Dataset items:
------------------------------------------------------------------------
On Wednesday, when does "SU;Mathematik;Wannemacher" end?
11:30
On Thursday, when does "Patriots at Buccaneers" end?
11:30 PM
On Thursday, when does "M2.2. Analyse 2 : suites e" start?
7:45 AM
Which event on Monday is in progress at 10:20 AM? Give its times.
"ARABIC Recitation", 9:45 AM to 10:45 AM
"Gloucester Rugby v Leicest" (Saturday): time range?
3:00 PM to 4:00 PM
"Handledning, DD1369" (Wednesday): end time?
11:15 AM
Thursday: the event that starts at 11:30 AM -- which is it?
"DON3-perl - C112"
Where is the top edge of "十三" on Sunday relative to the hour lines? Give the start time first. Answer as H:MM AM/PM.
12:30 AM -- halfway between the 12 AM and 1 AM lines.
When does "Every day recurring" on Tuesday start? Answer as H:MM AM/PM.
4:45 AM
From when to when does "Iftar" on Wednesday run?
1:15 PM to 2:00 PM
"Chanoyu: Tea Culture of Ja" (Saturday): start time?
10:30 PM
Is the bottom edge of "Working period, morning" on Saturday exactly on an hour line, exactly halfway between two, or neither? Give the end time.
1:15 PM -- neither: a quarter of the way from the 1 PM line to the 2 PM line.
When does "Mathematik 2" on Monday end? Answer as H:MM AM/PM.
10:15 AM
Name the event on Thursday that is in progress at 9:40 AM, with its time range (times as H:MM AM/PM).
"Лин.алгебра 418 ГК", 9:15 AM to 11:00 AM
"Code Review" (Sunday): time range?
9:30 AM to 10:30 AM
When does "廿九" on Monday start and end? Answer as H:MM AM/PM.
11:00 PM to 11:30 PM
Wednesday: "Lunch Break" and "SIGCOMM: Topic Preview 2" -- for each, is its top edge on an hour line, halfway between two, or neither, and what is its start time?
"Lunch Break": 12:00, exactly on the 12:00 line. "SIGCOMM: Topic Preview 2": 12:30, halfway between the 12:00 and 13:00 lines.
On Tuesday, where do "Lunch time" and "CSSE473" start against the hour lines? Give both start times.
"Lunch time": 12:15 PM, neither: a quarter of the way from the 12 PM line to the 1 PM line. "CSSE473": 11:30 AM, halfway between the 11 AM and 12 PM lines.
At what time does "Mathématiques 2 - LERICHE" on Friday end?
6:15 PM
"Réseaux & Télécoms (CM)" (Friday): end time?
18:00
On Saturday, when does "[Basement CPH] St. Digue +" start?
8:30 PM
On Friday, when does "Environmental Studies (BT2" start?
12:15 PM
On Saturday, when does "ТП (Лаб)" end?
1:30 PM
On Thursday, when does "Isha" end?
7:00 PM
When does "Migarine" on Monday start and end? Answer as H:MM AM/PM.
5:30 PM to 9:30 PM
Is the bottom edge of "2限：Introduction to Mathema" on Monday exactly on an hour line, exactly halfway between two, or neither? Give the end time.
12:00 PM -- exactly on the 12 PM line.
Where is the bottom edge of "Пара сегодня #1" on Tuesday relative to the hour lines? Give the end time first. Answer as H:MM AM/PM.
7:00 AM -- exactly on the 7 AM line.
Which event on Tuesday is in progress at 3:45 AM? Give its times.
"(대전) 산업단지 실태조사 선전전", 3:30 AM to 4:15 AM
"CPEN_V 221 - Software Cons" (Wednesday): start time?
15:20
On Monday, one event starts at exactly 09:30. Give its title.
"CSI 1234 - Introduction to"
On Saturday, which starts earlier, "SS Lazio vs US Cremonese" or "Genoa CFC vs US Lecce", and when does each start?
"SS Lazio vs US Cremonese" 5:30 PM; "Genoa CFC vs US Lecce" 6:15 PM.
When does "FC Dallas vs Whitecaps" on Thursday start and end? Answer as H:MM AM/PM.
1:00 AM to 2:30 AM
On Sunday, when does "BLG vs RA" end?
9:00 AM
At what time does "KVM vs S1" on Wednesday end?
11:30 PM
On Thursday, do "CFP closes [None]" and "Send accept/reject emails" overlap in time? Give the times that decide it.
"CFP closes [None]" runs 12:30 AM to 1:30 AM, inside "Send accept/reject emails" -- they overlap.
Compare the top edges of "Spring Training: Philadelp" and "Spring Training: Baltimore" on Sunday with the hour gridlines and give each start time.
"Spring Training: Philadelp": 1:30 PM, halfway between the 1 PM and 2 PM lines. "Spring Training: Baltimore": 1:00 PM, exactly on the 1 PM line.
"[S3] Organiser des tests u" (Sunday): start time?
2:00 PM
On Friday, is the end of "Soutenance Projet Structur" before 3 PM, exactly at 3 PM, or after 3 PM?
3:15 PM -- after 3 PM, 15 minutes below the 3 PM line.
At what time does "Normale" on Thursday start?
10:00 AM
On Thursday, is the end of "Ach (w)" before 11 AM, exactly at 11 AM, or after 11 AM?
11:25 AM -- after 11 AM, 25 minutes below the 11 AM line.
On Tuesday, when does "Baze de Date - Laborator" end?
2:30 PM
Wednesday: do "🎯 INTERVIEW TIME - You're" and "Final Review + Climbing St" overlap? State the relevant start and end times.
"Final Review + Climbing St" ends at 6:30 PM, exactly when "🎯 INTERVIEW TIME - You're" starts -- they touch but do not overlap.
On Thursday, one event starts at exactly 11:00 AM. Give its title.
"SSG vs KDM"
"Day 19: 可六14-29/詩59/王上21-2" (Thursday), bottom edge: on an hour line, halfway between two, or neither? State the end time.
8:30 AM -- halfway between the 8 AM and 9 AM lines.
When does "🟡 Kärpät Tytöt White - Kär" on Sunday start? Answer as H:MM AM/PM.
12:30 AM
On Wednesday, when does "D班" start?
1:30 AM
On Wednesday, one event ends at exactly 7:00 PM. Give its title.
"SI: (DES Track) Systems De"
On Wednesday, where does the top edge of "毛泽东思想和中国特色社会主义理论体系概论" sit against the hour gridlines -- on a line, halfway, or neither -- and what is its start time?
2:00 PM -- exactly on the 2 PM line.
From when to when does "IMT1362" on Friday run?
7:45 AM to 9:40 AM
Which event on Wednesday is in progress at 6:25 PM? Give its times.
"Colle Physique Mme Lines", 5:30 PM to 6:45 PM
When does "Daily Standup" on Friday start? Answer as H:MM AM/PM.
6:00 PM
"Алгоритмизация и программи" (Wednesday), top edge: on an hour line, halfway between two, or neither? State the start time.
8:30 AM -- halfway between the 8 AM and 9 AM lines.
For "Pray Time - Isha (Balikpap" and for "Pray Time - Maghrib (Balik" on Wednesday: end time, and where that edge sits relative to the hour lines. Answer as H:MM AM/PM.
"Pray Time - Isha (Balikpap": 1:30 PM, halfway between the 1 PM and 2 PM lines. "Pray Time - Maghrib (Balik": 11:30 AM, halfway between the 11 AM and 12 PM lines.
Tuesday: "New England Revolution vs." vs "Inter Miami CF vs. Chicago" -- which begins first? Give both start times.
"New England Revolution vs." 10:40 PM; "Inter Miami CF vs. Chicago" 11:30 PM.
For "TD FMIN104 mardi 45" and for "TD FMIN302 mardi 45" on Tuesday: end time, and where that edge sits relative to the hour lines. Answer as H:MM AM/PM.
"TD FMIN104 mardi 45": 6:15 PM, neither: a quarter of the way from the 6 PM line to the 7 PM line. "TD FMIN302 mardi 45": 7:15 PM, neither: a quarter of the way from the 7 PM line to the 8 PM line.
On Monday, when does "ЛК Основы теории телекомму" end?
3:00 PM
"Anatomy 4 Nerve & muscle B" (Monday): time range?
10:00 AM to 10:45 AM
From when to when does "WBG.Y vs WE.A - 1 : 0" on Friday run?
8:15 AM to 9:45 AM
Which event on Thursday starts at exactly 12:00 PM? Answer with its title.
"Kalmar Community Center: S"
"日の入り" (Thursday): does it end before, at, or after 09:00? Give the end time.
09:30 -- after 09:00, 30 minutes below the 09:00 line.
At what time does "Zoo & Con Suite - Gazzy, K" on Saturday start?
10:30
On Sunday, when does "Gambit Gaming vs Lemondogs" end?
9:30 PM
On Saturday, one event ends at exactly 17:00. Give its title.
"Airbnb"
------------------------------------------------------------------------
### BRIEF
Please copy out every line of the listing above that contains the word "Baltimore".

### TASK OUTPUT
Compare the top edges of "Spring Training: Philadelp" and "Spring Training: Baltimore" on Sunday with the hour gridlines and give each start time.
"Spring Training: Philadelp": 1:30 PM, halfway between the 1 PM and 2 PM lines. "Spring Training: Baltimore": 1:00 PM, exactly on the 1 PM line.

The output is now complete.